In a 1972 Frontier memo, the airline's manager of avionics makes reference to Boeing instructions on how to prevent moisture from seeping into the electronics bay area where the yaw-damper computer is housed.
The memo describes how an open electrical circuit caused the yaw damper to steadily deflect the rudder on a 737 flight. The pilot canceled out that deflection by adjusting a device called the rudder trim in the opposite direction.
When the yaw-damper open circuit disappeared, the rudder returned to neutral, but the rudder-trim adjustment "caused a sudden yaw in the aircraft."
In a 1973 letter from the FAA to then-airline President A. L. Feldman, the agency cites a Aug. 16, 1973, flight over Montana in which a "severe yaw" was encountered on a 737 flight. "This yaw was so severe that one of the cabin attendants was injured and required hospitalization."
The United jet that crashed was purchased from Frontier on June 6, 1986.
-------------------------- 737 INCIDENT OVER HONDURAS --------------------------
Continental Airlines Capt.
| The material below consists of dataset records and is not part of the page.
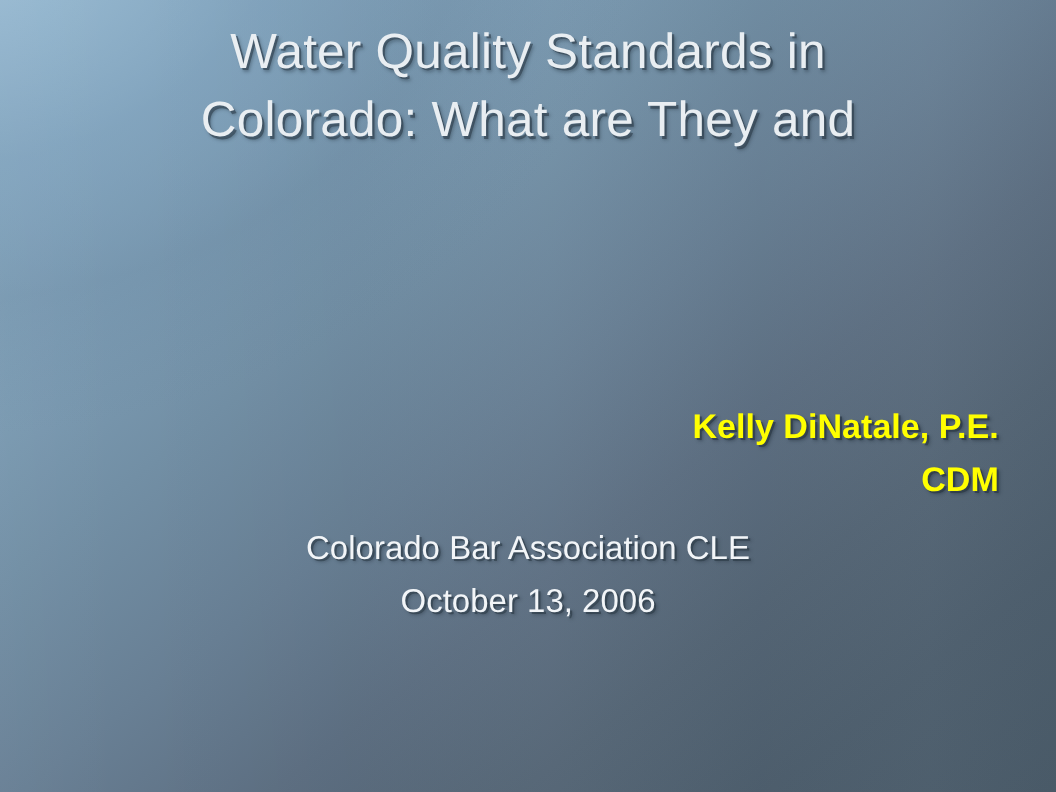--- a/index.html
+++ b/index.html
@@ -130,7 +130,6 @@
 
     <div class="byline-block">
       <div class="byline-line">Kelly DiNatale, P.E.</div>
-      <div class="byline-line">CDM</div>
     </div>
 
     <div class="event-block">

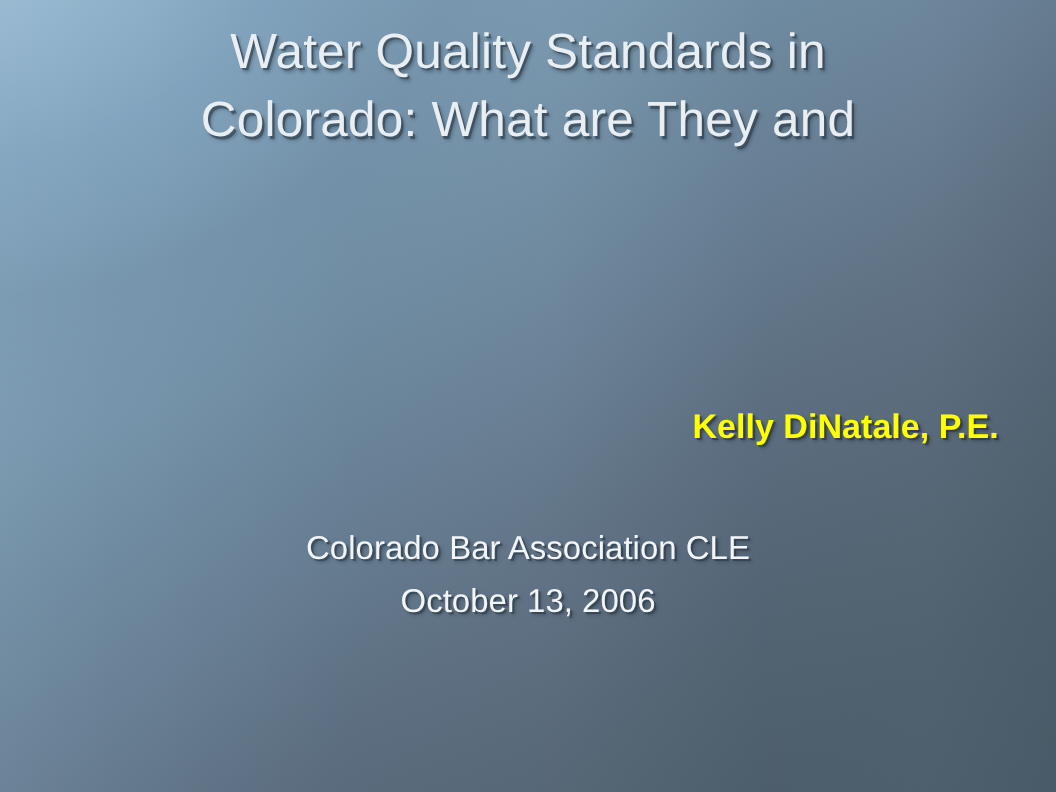--- a/index.html
+++ b/index.html
@@ -101,10 +101,11 @@
 
   .event-block {
     position: absolute;
-    top: 475px;
+    top: 463px;
     left: 30px;
     width: 900px;
     text-align: center;
+    font-family: Liberation Mono, monospace;
   }
 
   .event-line {

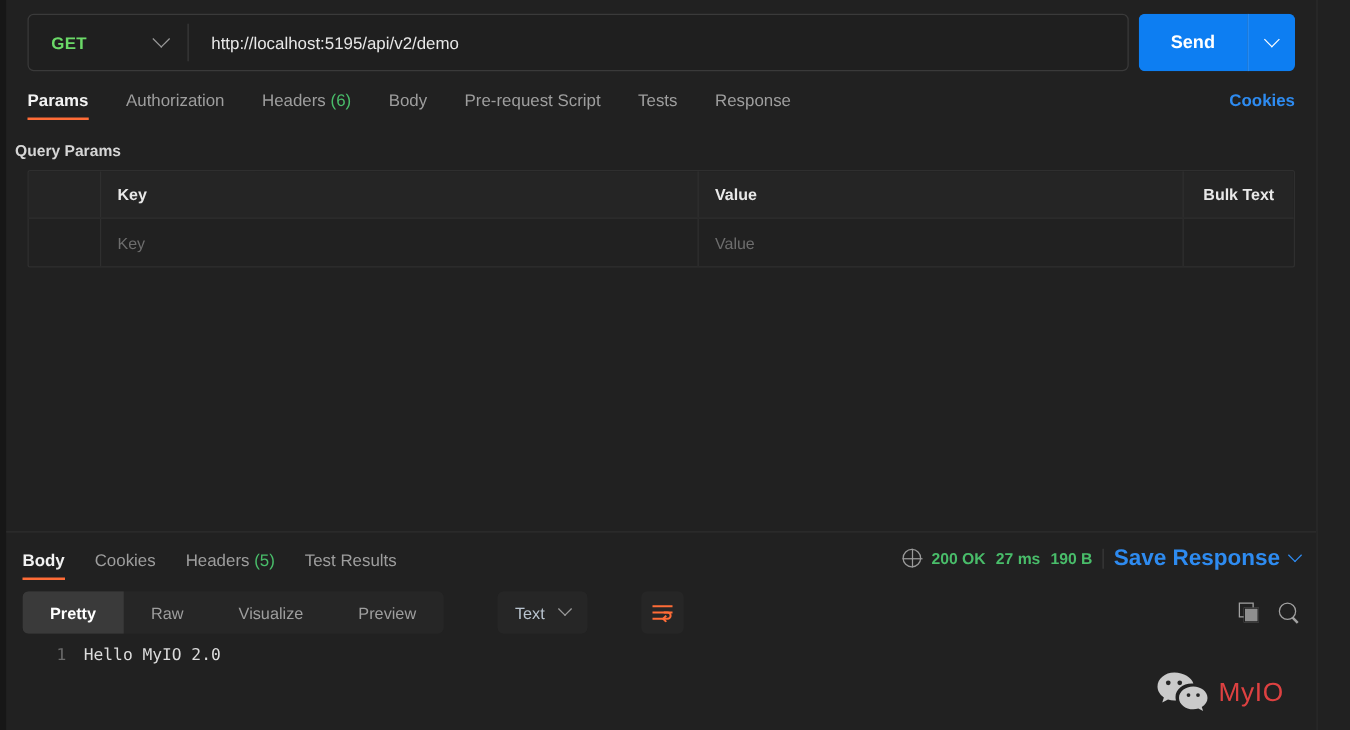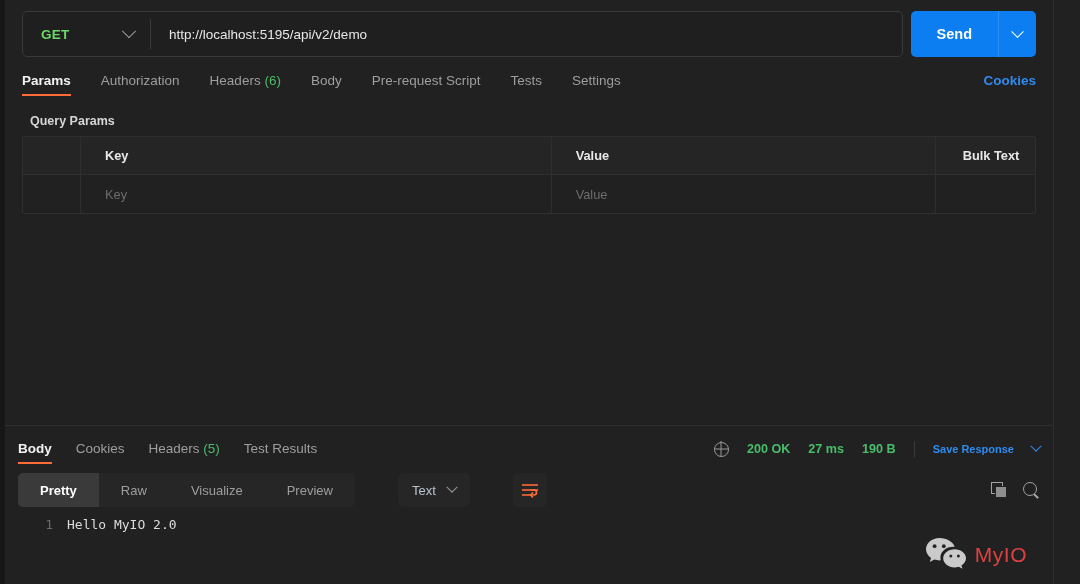--- a/index.html
+++ b/index.html
@@ -404,7 +404,7 @@
           <span>Tests</span>
         </div>
         <div class="tab">
-          <span>Settings</span>
+          <span>Response</span>
         </div>
         <div class="cookies-link">Cookies</div>
       </div>

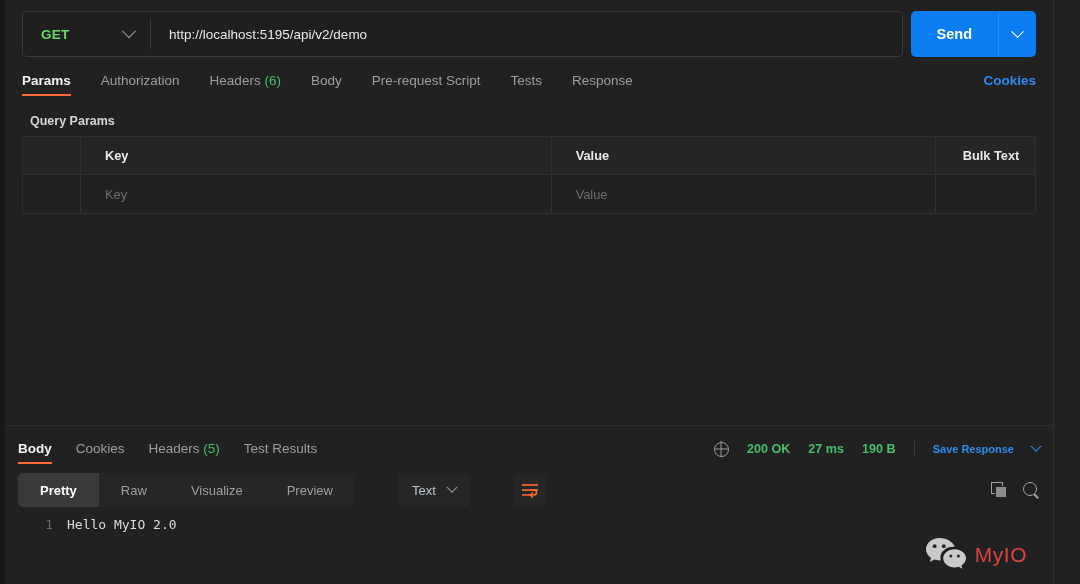--- a/index.html
+++ b/index.html
@@ -156,7 +156,7 @@
   }
 
   .section-title {
-    margin: 18px 17px 8px 25px;
+    margin: 18px 17px 8px 7px;
     color: #d6d6d6;
     font-size: 12.5px;
     font-weight: bold;

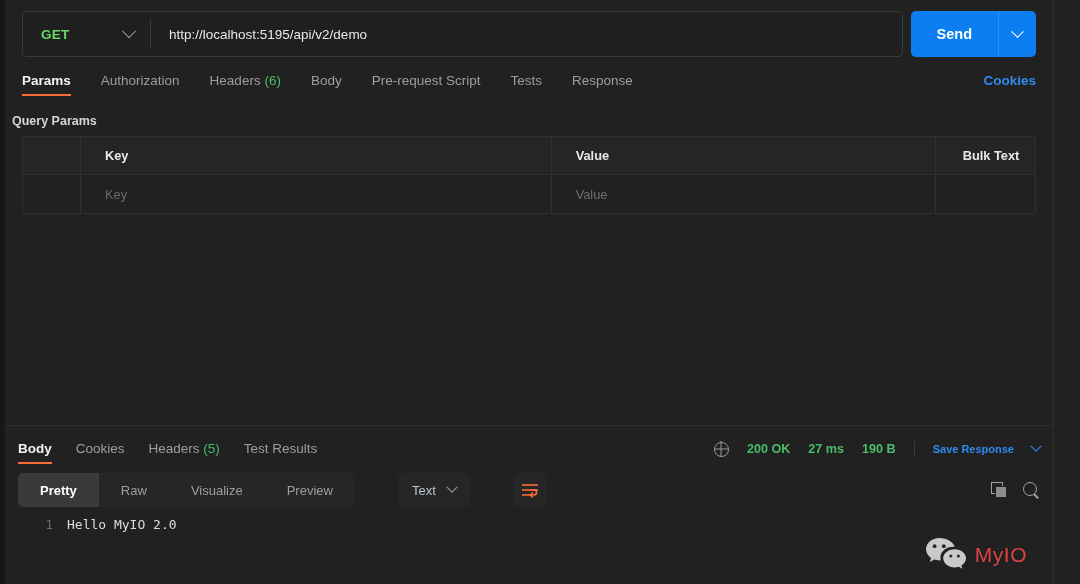--- a/index.html
+++ b/index.html
@@ -169,7 +169,7 @@
     border-radius: 2px;
     overflow: hidden;
   }
-  .prow { display: flex; height: 38px; gap: 11px; }
+  .prow { display: flex; height: 38px; }
   .prow.head { background: #252525; border-bottom: 1px solid #2f2f2f; }
   .pcell {
     display: flex; align-items: center;

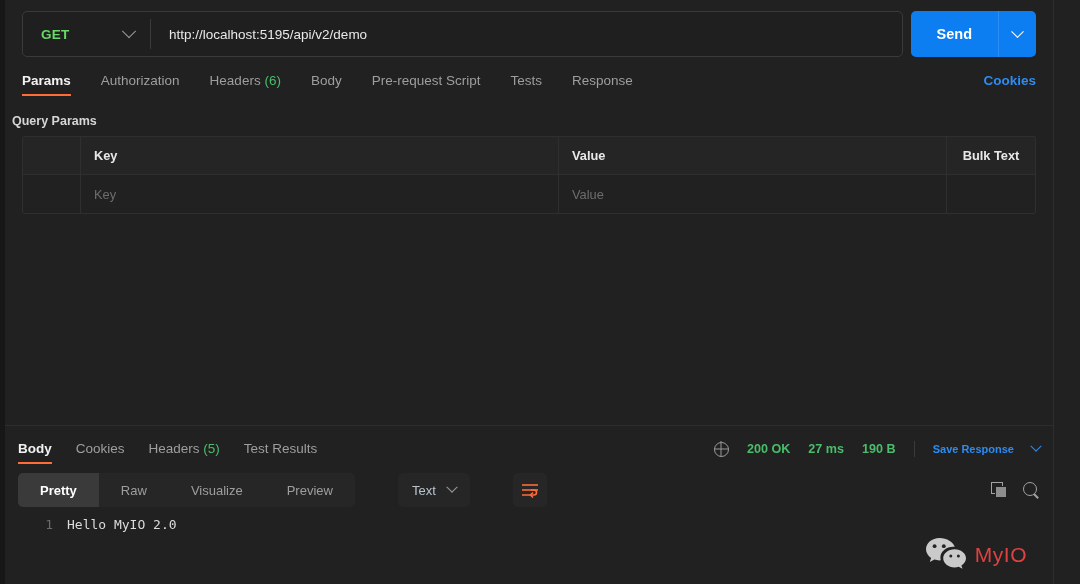--- a/index.html
+++ b/index.html
@@ -219,7 +219,7 @@
     margin-left: auto;
     display: flex;
     align-items: center;
-    gap: 18px;
+    gap: 8px;
     padding-bottom: 7px;
   }
   .globe {

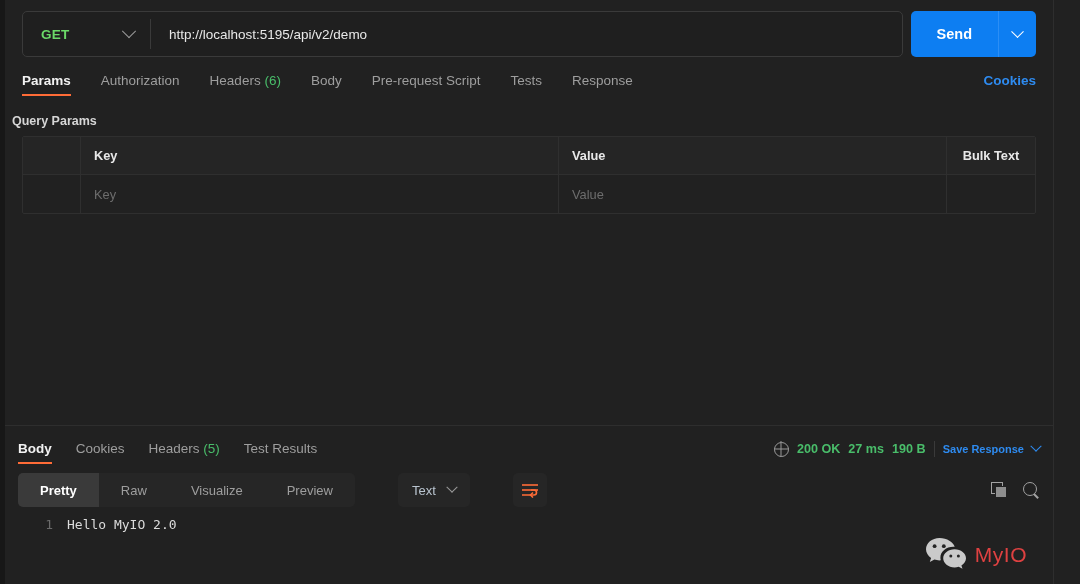--- a/index.html
+++ b/index.html
@@ -238,7 +238,7 @@
   }
   .meta .ok { color: #49bd6a; font-size: 12.6px; font-weight: bold; }
   .meta .msep { width:1px; height:16px; background:#3a3a3a; }
-  .save-resp { color: #2e8bf0; font-size: 11px; font-weight: bold; cursor: pointer; }
+  .save-resp { color: #2e8bf0; font-size: 18px; font-weight: bold; cursor: pointer; }
   .save-caret {
     width: 8px; height: 8px;
     border-right: 1.6px solid #2e8bf0;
Ray Miller filed this report with the NASA Air Safety Reporting System three days after making an emergency landing in Honduras in April. Submittal of the reports are voluntary. Pilots usually file them in routine matters like straying off course. "In this case, there was no threat of any violations, if anything this guy was a hero," said Mike Hynes, an aviation consultant. "I think he felt a moral obligation to put it into the system . . . so that the next guy could learn something from it." Miller's account:
Aircraft made violent yaw to the right. Simultaneous muffled boom, and instant roll to the right.
Autopilot/autothrottles manually disengaged immediately. Control column forces and displacement to regain control of the aircraft indicated a very serious problem with controllability.
To maintain wings level took 40 degrees left aileron (marked by the index on the wall) rudder forces normal. Aileron forces to the left very heavy. Forces to the right extremely light (or more like normal). As slow as I could fly and maintain control about 160 knots.
Emergency landing made about 18 minutes after onset at San Pedro Sula, Honduras. I had quite a lot of difficulty with roll control in that for corrections to the left would take a lot of pressure (for illustration say 20 lbs.) for corrections to the right all I had to do was ease off (for illustration say 2 ounces).
Fortunately, it was a very clear day and smooth. I feel if I had the normal low-level bumpy air I would have possibly gotten behind the control response and lost control of the aircraft. The company, etc. (now three days after the incident) inspecting the aircraft. It has been relayed to me that they have been able to duplicate the problem on the ground, but do not know why.
The "A" autopilot paddles disengage but the autopilot itself will not disengage until all power is removed from the aircraft. The yaw damper is exceeding its design limits on its own initiative and putting inputs into the system. After the fact, it appears I was fighting with the autopilot for control of the aircraft. This was a Boeing 737-300.